§ PARTS OF THE EXERCISE
1. Rewrite the university giving report from "Comparing the survey" down to "189 to 240.", replacing "fundraising" with "development".
2. According to the university giving report, how much in new funds was secured from alumni?
3. Resume the report on UK university philanthropy after its final sentence.

§ SELECTED TEXT
/---

UK universities’ philanthropic giving has reached record levels, surpassing the £1 billion-a-year milestone for the first time.
The latest annual Ross-CASE Survey of Charitable Giving to Universities has reported a record-breaking increase in philanthropic income of 23 percent across the 110 participating universities.
The funds raised were instrumental in the development and recent rollout of a genetic test to improve childhood cancer treatment at The Institute of Cancer Research, supporting dementia research at the University of Edinburgh and restoring the iconic McEwan Hall in Edinburgh. Other projects include funding new scholarships to enable Londoners from disadvantaged backgrounds to study at the University of London and supporting talented students from Rwanda, Tanzania and Uganda to study for a master’s degree at the University of Manchester in subjects that aren’t available in their home county.
The report was compiled by the Council for Advancement and Support of Education. Tricia King, vice president, global engagement at CASE, said: “Philanthropic giving is now at the heart of UK university culture. It provides vital funds to enable the nation’s universities to invest in new ground-breaking research that pushes back the boundaries of knowledge, improves social mobility by widening access to degree study and builds world-class facilities.
“University fundraising is dependent upon building long-term relationships with donors, and their investment over time demonstrates a powerful belief in the capacity of universities to tackle world problems,” King said. “It’s particularly pleasing to see that our alumni make such a major contribution. It’s clear that they, more than anyone, have experienced the benefits of university study and it’s gratifying that they want to give back.”
The increase in funds secured comes despite a decrease (0.5 percent) in the overall number of donors year on year, with a significant proportion of the new funds secured from large gifts and pledges. As in previous years of the 15-year research project, new funds secured from alumni (£322m) account for significantly more than non-alumni individuals (£149m) while new funds secured from trusts and foundations (£442m) far outweighs companies (£82m).
Comparing the survey data for 2015-16 to the previous year, findings show that investment in fundraising and alumni relations reported an increase of 16 percent and 10 percent, respectively. The report also shows a 27 percent increase in the number of donors pledging gifts worth £500,000 or more up from 189 to 240.

\---

§ STUDY MATERIAL
/---

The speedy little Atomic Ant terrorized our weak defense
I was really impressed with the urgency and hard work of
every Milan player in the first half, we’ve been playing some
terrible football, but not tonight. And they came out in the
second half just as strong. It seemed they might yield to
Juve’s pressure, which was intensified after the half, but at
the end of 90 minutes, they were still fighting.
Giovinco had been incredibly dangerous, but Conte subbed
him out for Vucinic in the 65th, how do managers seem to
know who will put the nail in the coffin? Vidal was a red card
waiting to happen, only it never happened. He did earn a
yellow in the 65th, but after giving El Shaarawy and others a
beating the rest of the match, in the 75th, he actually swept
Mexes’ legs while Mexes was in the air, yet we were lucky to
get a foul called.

\---
/---

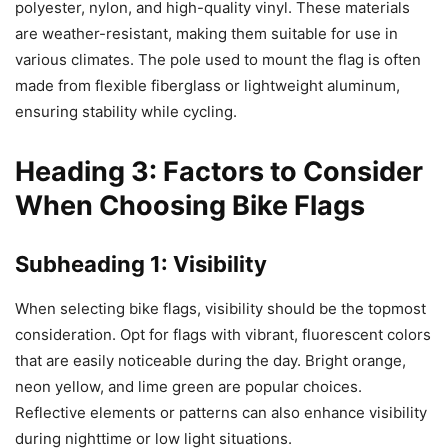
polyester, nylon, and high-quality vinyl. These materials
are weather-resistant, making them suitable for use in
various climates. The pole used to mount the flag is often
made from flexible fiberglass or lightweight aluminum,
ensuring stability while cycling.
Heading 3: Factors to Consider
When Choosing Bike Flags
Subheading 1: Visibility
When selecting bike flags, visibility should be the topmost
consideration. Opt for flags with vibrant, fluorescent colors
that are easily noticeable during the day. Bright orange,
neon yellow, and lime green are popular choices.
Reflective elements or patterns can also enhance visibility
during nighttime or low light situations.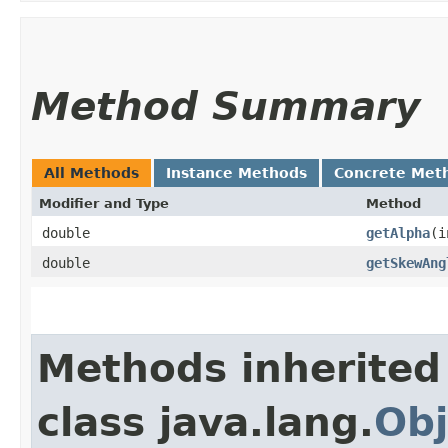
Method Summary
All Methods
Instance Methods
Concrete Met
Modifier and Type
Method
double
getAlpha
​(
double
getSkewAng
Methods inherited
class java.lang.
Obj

\---
/---

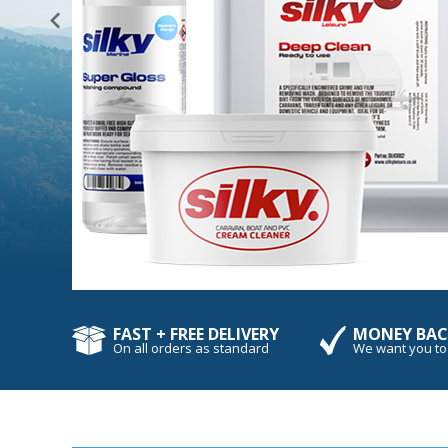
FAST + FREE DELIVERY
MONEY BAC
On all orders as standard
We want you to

\---

§ LIST OF ANSWERS
1.
Comparing the survey data for 2015-16 to the previous year, findings show that investment in development and alumni relations reported an increase of 16 percent and 10 percent, respectively. The report also shows a 27 percent increase in the number of donors pledging gifts worth £500,000 or more up from 189 to 240.

2. £322m

3.
One of the founding members of the survey, TJ Rawlinson, member of the Ross-CASE Editorial Board and director of development and alumni relations at Cardiff University, commented on the origins of the survey: “In the early 2000s, a group of development directors met at the Ross Priory in Scotland to share experiences and analysis. Their work in collecting data and benchmarking UK fundraising in higher education has grown substantially, and after years of partnering with CASE, the survey is now managed by CASE. The survey has become instrumental in helping the sector to identify good practice in securing philanthropic support and to grow this important income stream for universities.”
CASE President and CEO Sue Cunningham said the survey findings represent a watershed moment. “Surpassing 1 billion pounds is a testament to the hard work of more than 2,100 fundraising and alumni relations professionals, the academic institutions they support and the philanthropic donors who believe in investing in the important work of universities. These dedicated professionals are advancing education in profound ways and transforming lives and society in the process,” said Cunningham.
Other results from the 2015-16 academic year include:
- Total amount gifted from legacies was £104.7 million from 1,179 legacy donors.
- Alumni donors (177,798) consisted of 80 percent of individual donors (223,256).
- Universities from the “Established” grouping accounted 32 percent of new funds secured while those considered to be “Elite” accounted for 46 percent of new funds secured.
- Such was the improved investment in some of the “Emerging” universities in fundraising that they have been formed into a new classification, “Developing.”